Simon’s New York Rules of Professional Conduct Annotated 954 (2015 ed.). As in the case of whether the prospective client imparted relevant factual information, the degree of harmfulness of such information is a factual question beyond the jurisdiction of this Committee.
26. When a person consults with a lawyer in good faith about possible representation in a matter, the lawyer owes a duty of confidentiality pursuant to Rule 1.18(b) with respect to information the lawyer learns in the consultation, absent the prospective client’s consent to disclosure or use. Whether the prospective client’s identity, the fact of the consultation, and the subject matter of the consultation constitute confidential information turns on whether the information is protected by the attorney-client privilege, on whether disclosure likely would be embarrassing or detrimental to the prospective client, and on whether the prospective client has asked the lawyer not to disclose the information. Here, if the Child’s consultation with the Law Firm was unrelated to the Law Firm’s representation of the Father, then the information learned from Child is unlikely to be material to the firm’s representation of Father, but this is a factual determination that can be made only by the lawyer. In that case, the firm would have no obligation to disclose it (and, if it is confidential to Child, no ability to do so without the consent of Child). Moreover, if the information is confidential to Child, then the Law Firm has no obligation to disclose it to Child’s lawyer in an unrelated matter, or the ability to do so without the consent of Child. Whether the consultation precludes or restricts the lawyer from undertaking representation of another client or continuing to represent another client depends on whether the matters are the same or substantially related and on whether the information the lawyer learned from the prospective client could be “significantly harmful” to the prospective client in the matter.

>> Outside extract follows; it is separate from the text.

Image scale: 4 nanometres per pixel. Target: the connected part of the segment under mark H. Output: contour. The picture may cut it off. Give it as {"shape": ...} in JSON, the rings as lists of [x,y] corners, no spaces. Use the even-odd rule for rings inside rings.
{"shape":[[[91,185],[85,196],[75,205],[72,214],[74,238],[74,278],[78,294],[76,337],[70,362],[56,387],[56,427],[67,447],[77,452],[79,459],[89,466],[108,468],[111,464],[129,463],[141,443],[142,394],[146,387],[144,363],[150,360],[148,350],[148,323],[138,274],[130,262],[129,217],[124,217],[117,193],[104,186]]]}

1 Rule 1.6(a)(1) authorizes disclosure or use when the client has given informed consent. Some lawyers routinely ask prospective clients who are exploring the possibility of an engagement to agree to an advance waiver of any conflict that might result from the prospective client sharing confidential information. See Rule 1.7, Cmts. -[22A] (discussing circumstances making it more or less likely that an advance conflict waiver will be deemed valid and effective). See also N.Y. City 2006-2 (2006) (discussing advance conflict waivers, imputation of conflicts and ethical screens under the former Code of Professional Responsibility); Rule 1.18, Cmt.  (lawyer may condition conversations with a prospective client on the person’s informed consent (i) that no information disclosed during the consultation will prohibit the lawyer from representing a different client in the matter and (ii) that the lawyer may subsequently use information received from the prospective client). Such an advance waiver apparently does not exist here – and even if it did, an advance waiver of conflicts of interest would not necessarily constitute advance consent to disclosure of confidential information to a conflicting client.